### Dataset content

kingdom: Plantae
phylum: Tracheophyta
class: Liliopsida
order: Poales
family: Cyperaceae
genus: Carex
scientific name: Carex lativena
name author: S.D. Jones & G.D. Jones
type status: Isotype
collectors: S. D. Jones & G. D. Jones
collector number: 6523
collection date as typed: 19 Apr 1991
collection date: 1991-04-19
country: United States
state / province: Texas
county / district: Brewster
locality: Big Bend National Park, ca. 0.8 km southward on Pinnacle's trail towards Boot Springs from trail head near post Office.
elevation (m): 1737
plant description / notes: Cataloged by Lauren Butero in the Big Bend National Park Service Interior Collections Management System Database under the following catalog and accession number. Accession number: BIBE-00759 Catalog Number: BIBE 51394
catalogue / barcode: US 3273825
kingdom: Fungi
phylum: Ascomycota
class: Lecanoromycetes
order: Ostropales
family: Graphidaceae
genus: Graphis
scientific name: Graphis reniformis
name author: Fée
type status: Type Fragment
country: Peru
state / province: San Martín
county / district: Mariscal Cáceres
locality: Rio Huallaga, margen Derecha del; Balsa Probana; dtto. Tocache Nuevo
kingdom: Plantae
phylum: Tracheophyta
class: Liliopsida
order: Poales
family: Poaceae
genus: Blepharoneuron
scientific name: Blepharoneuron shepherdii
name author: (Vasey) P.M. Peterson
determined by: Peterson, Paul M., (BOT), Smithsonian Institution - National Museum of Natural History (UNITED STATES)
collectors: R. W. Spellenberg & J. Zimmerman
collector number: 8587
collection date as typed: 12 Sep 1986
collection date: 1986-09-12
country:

######

Task statement
Reproduce all of the rows above verbatim, with no alterations.

Finished exercise
kingdom: Plantae
phylum: Tracheophyta
class: Liliopsida
order: Poales
family: Cyperaceae
genus: Carex
scientific name: Carex lativena
name author: S.D. Jones & G.D. Jones
type status: Isotype
collectors: S. D. Jones & G. D. Jones
collector number: 6523
collection date as typed: 19 Apr 1991
collection date: 1991-04-19
country: United States
state / province: Texas
county / district: Brewster
locality: Big Bend National Park, ca. 0.8 km southward on Pinnacle's trail towards Boot Springs from trail head near post Office.
elevation (m): 1737
plant description / notes: Cataloged by Lauren Butero in the Big Bend National Park Service Interior Collections Management System Database under the following catalog and accession number. Accession number: BIBE-00759 Catalog Number: BIBE 51394
catalogue / barcode: US 3273825
kingdom: Fungi
phylum: Ascomycota
class: Lecanoromycetes
order: Ostropales
family: Graphidaceae
genus: Graphis
scientific name: Graphis reniformis
name author: Fée
type status: Type Fragment
country: Peru
state / province: San Martín
county / district: Mariscal Cáceres
locality: Rio Huallaga, margen Derecha del; Balsa Probana; dtto. Tocache Nuevo
kingdom: Plantae
phylum: Tracheophyta
class: Liliopsida
order: Poales
family: Poaceae
genus: Blepharoneuron
scientific name: Blepharoneuron shepherdii
name author: (Vasey) P.M. Peterson
determined by: Peterson, Paul M., (BOT), Smithsonian Institution - National Museum of Natural History (UNITED STATES)
collectors: R. W. Spellenberg & J. Zimmerman
collector number: 8587
collection date as typed: 12 Sep 1986
collection date: 1986-09-12
country:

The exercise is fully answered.